Exercise brief: Can you edit the rows starting with the line containing "genus: Cyanerpes" and going on through the end of the rows, so that "common name" becomes "vernacular name" and nothing else changes? Leave the picture lines out of your answer.

Data items
==========
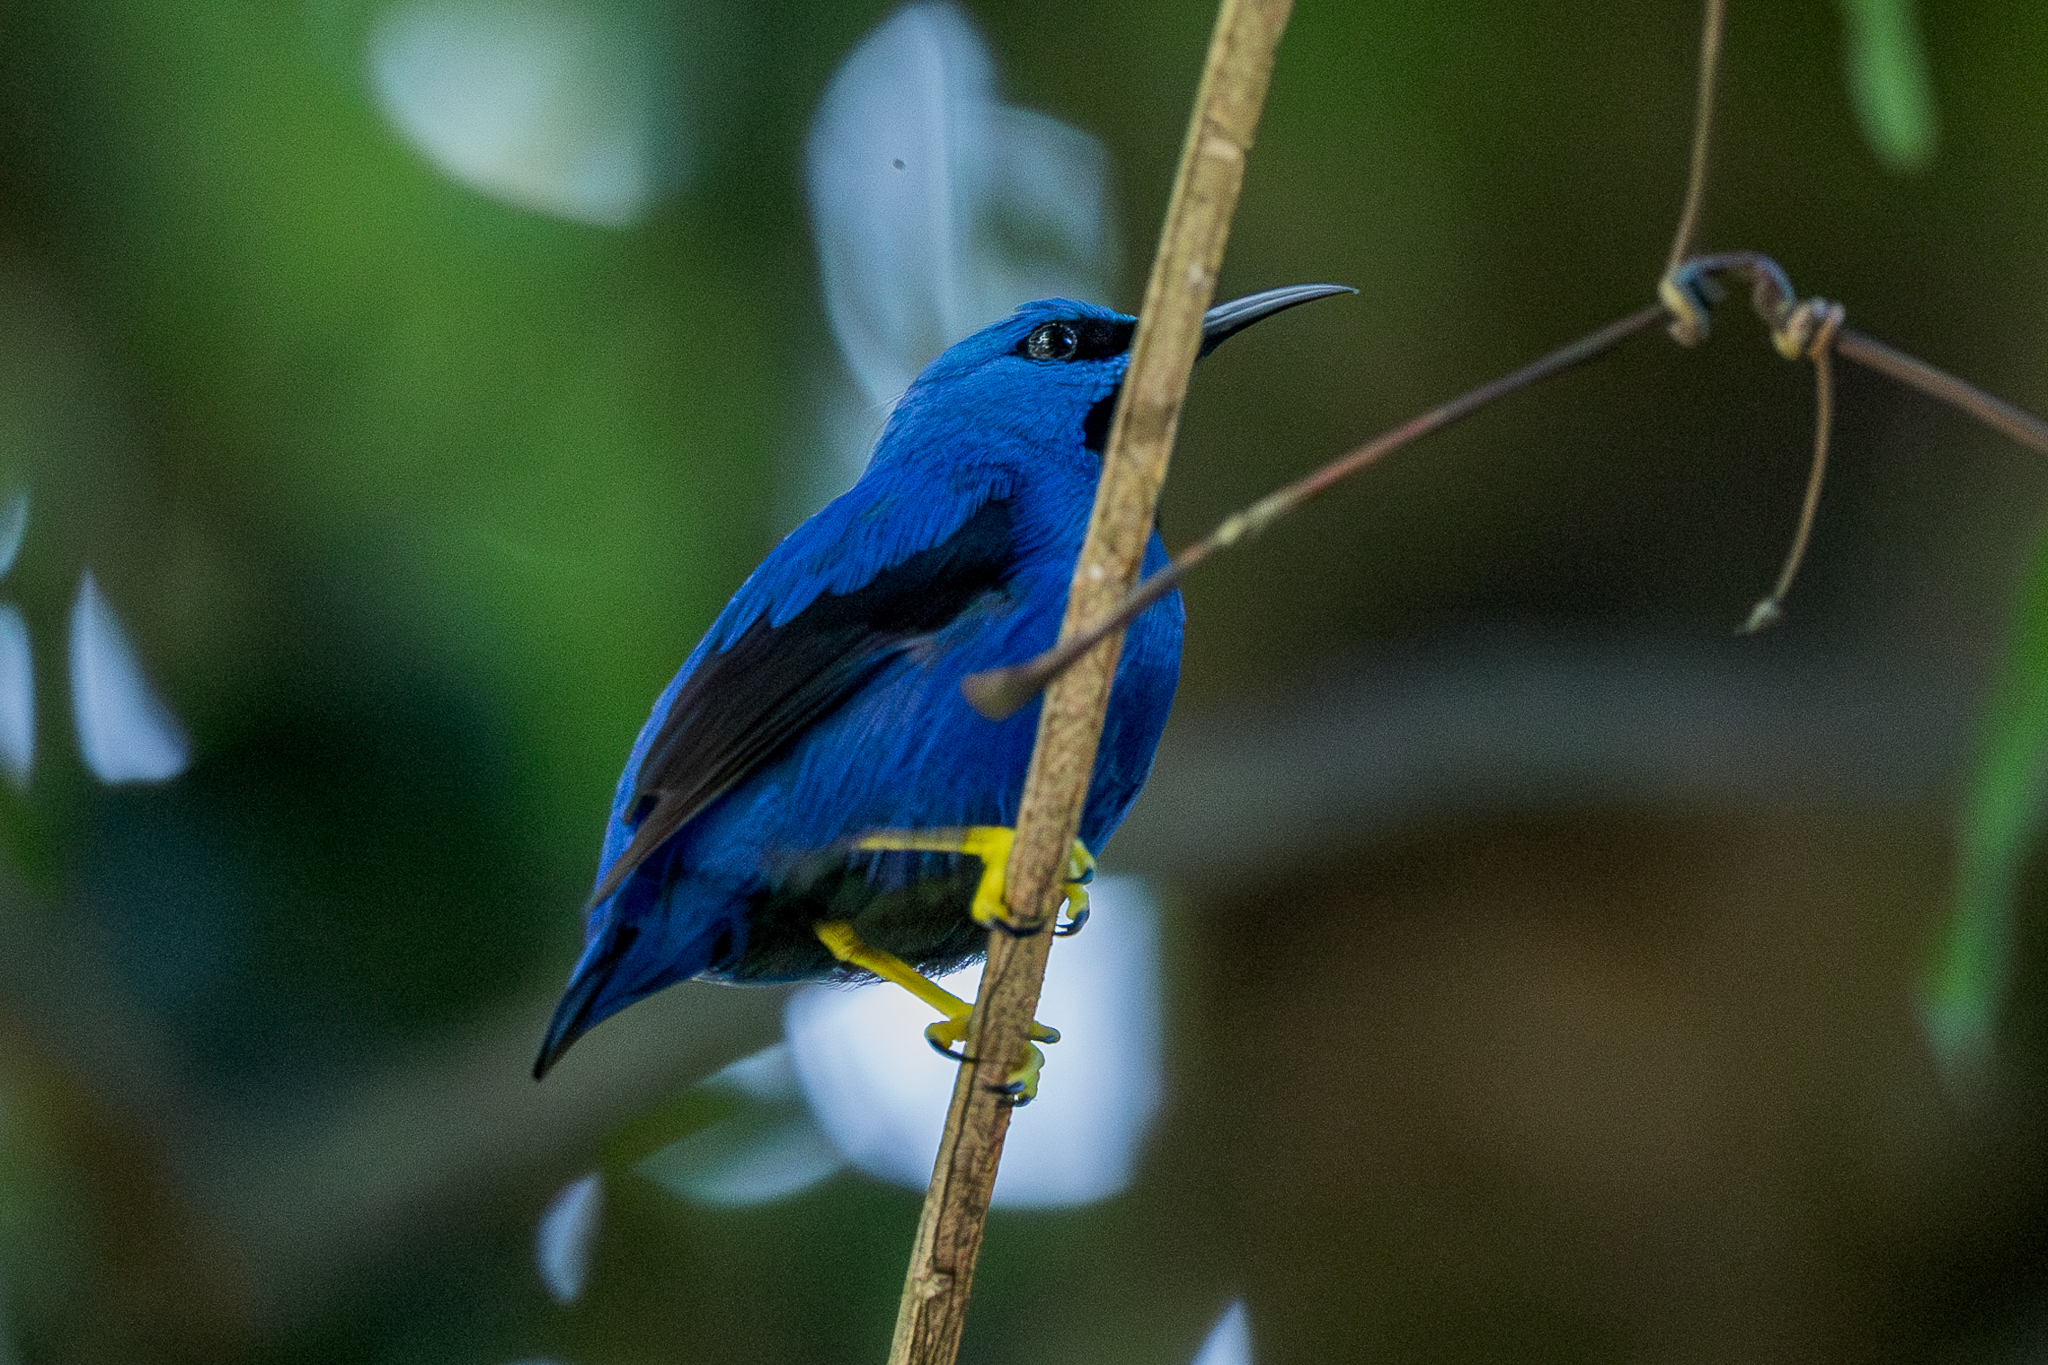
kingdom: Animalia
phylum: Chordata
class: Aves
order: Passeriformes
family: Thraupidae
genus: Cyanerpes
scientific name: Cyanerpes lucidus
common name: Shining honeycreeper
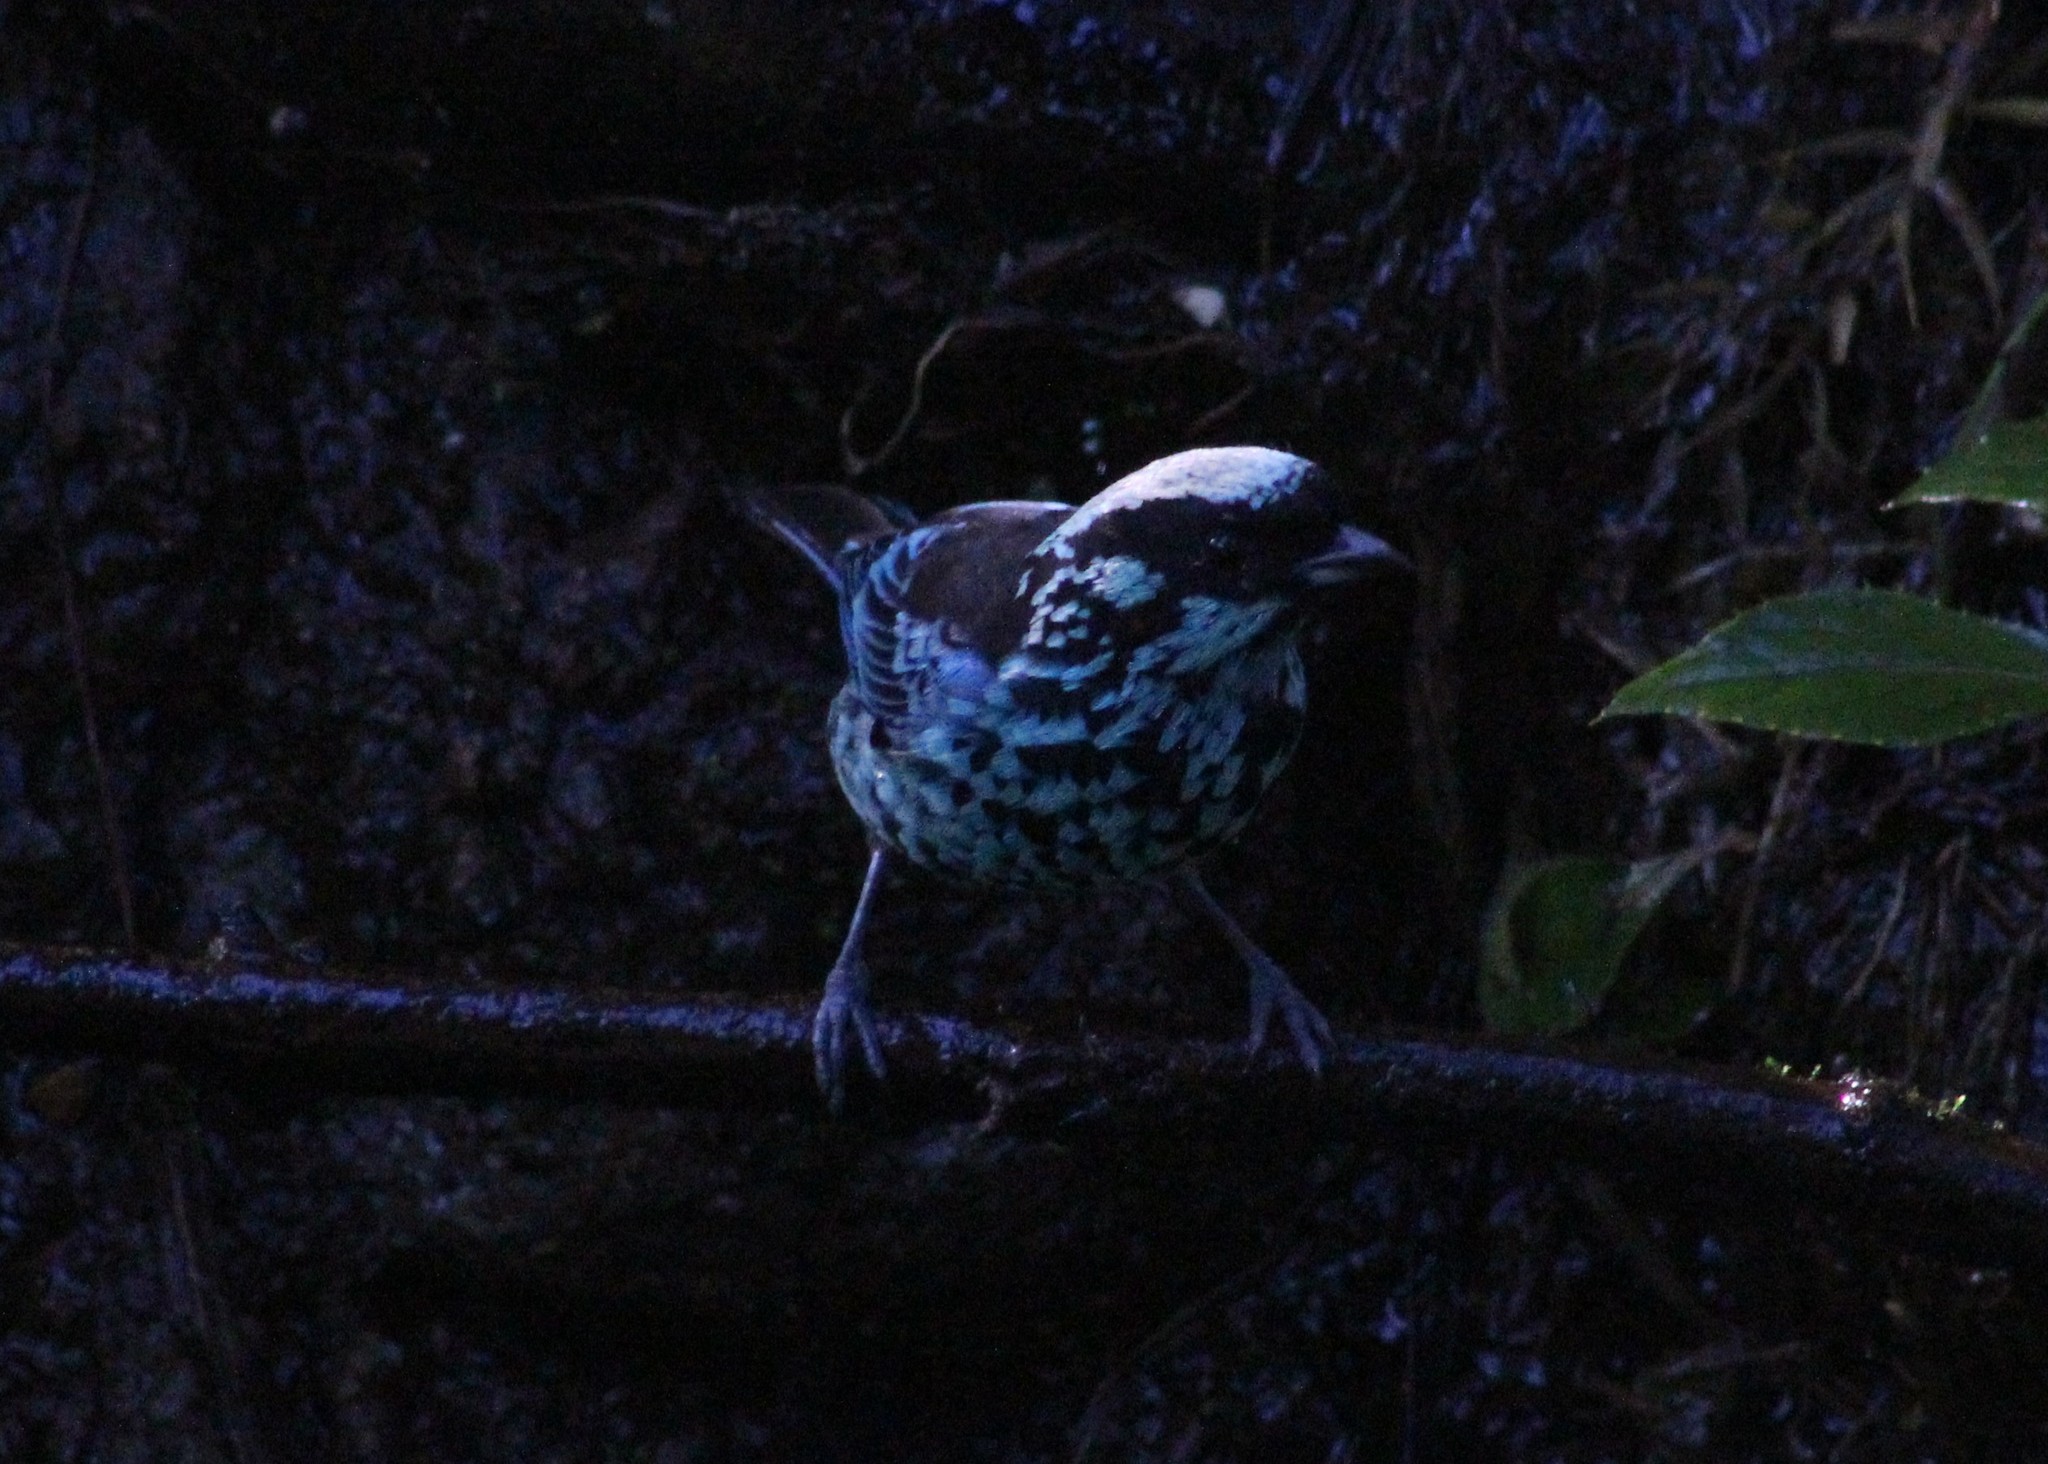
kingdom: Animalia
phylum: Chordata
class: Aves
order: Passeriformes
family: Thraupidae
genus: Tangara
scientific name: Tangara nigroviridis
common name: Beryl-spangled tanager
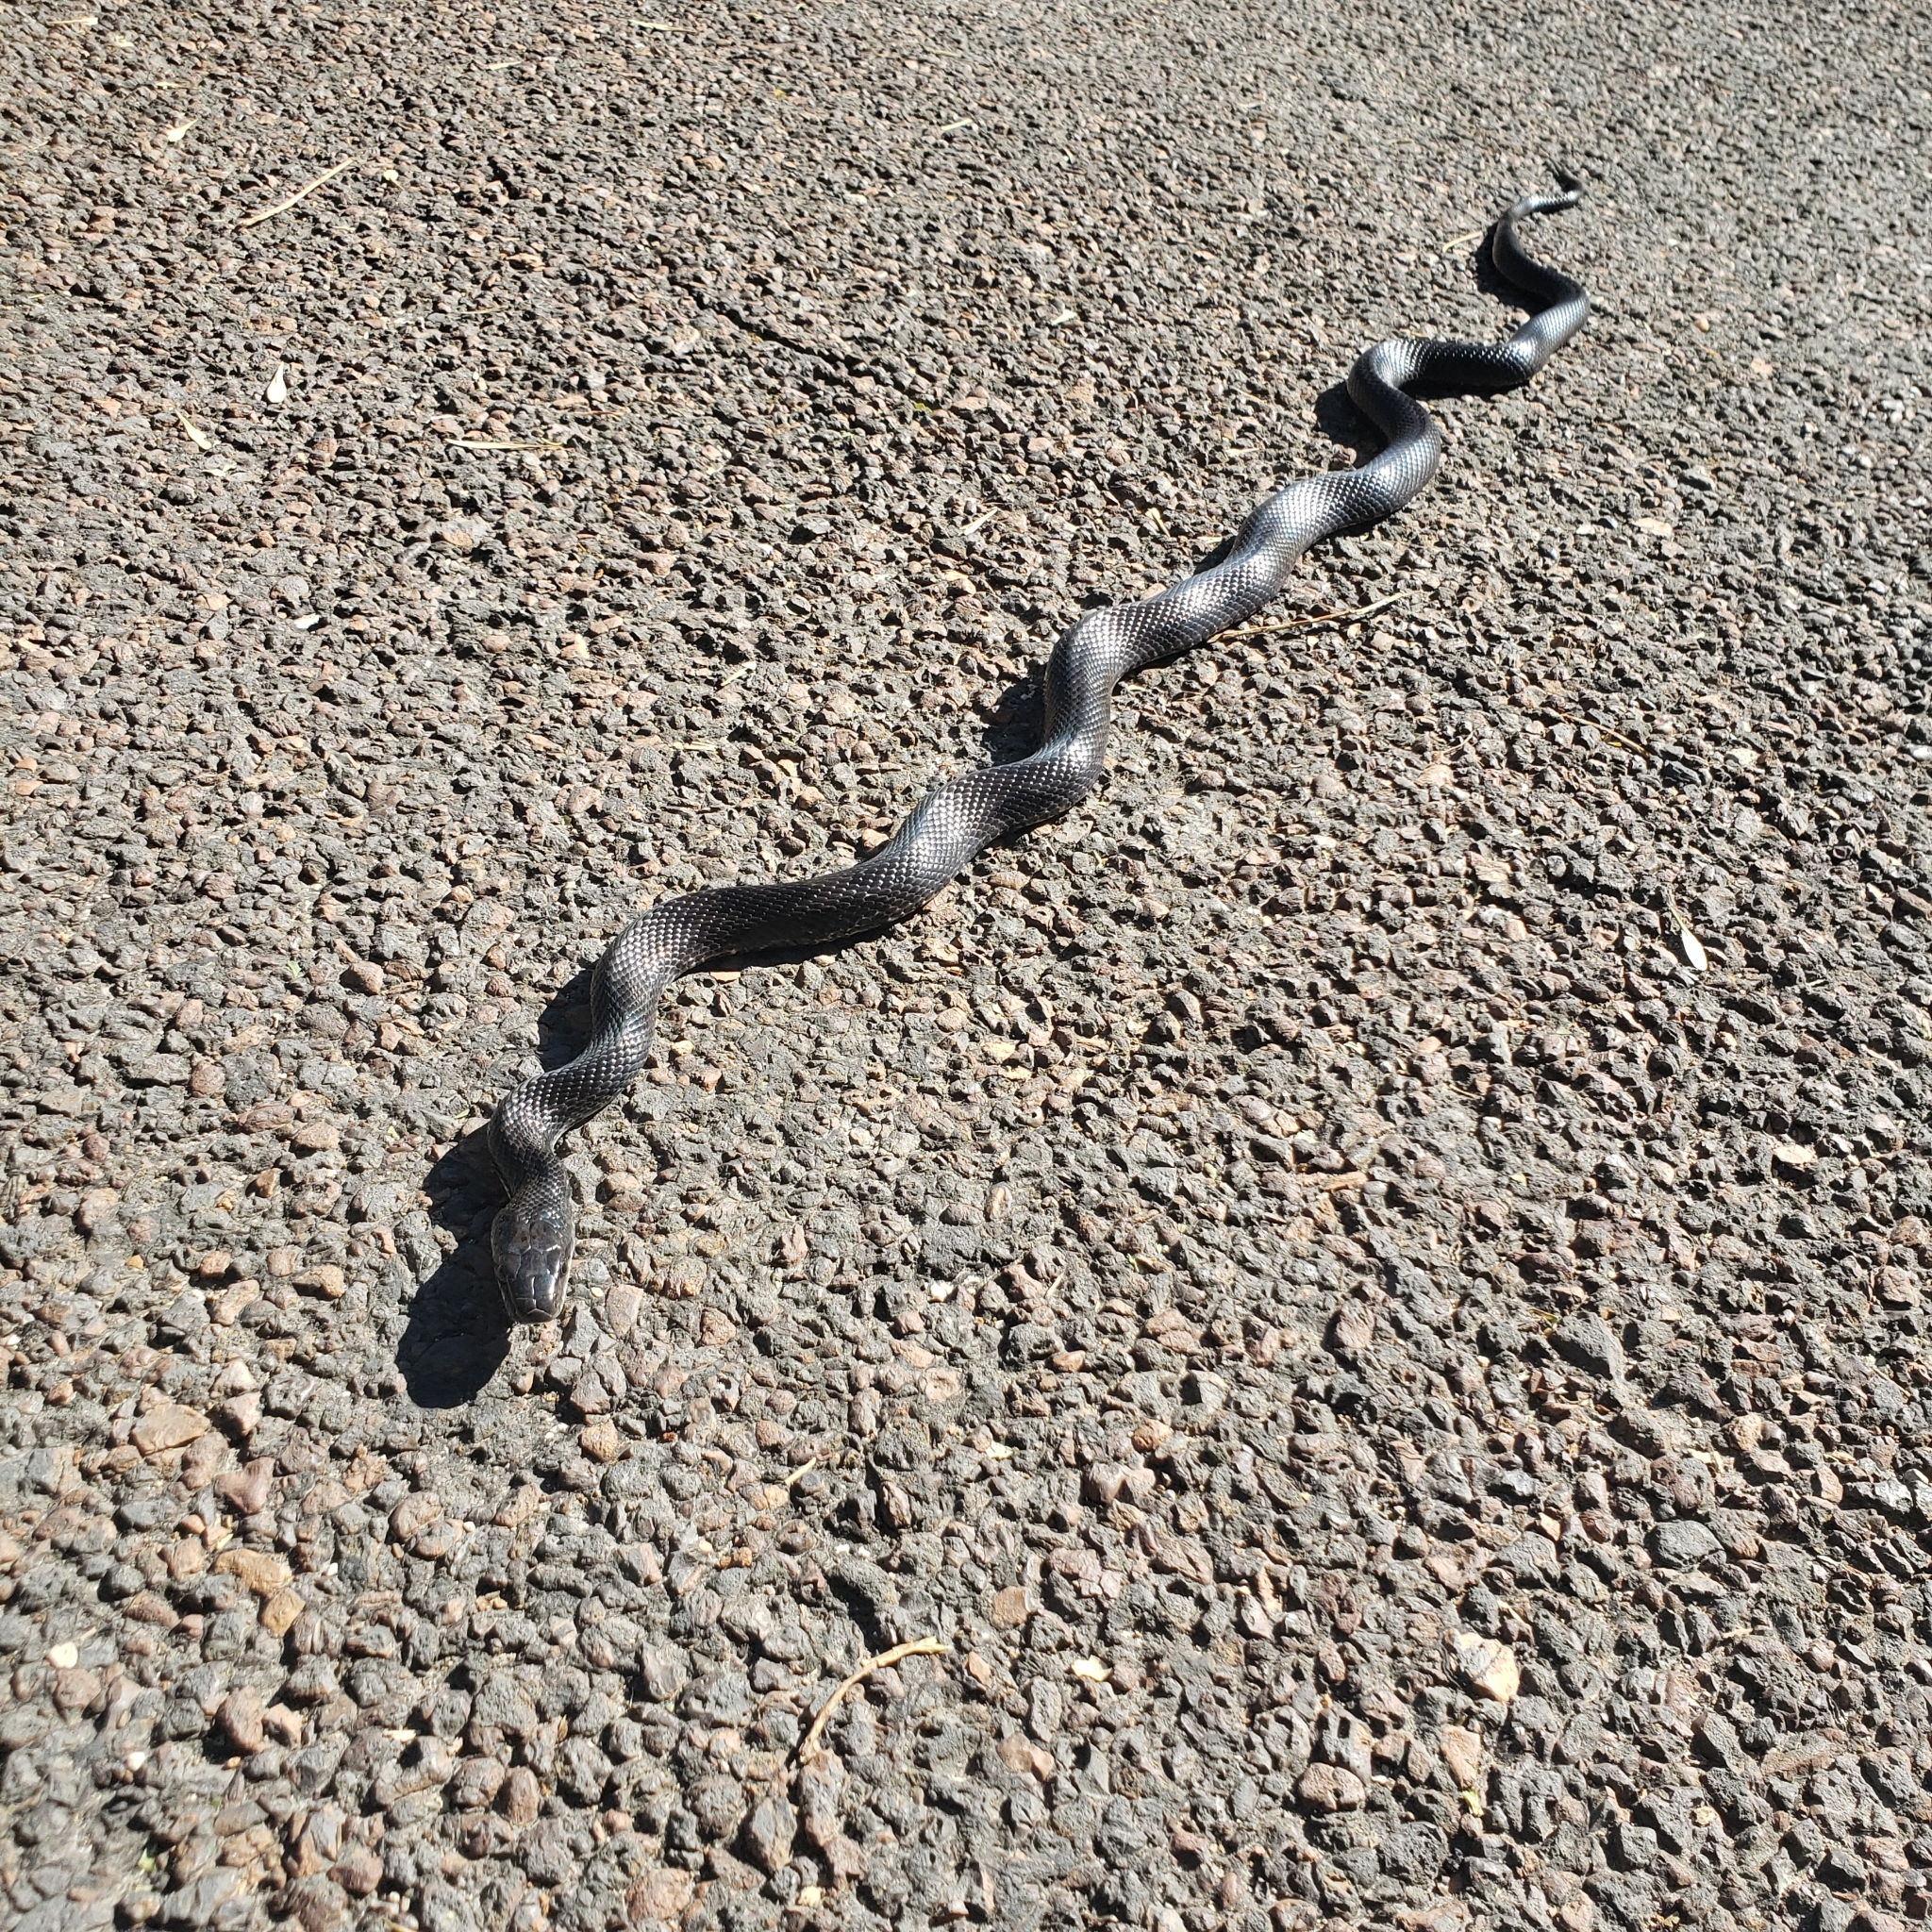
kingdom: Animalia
==========
Result for this exercise:
genus: Cyanerpes
scientific name: Cyanerpes lucidus
vernacular name: Shining honeycreeper
kingdom: Animalia
phylum: Chordata
class: Aves
order: Passeriformes
family: Thraupidae
genus: Tangara
scientific name: Tangara nigroviridis
vernacular name: Beryl-spangled tanager
kingdom: Animalia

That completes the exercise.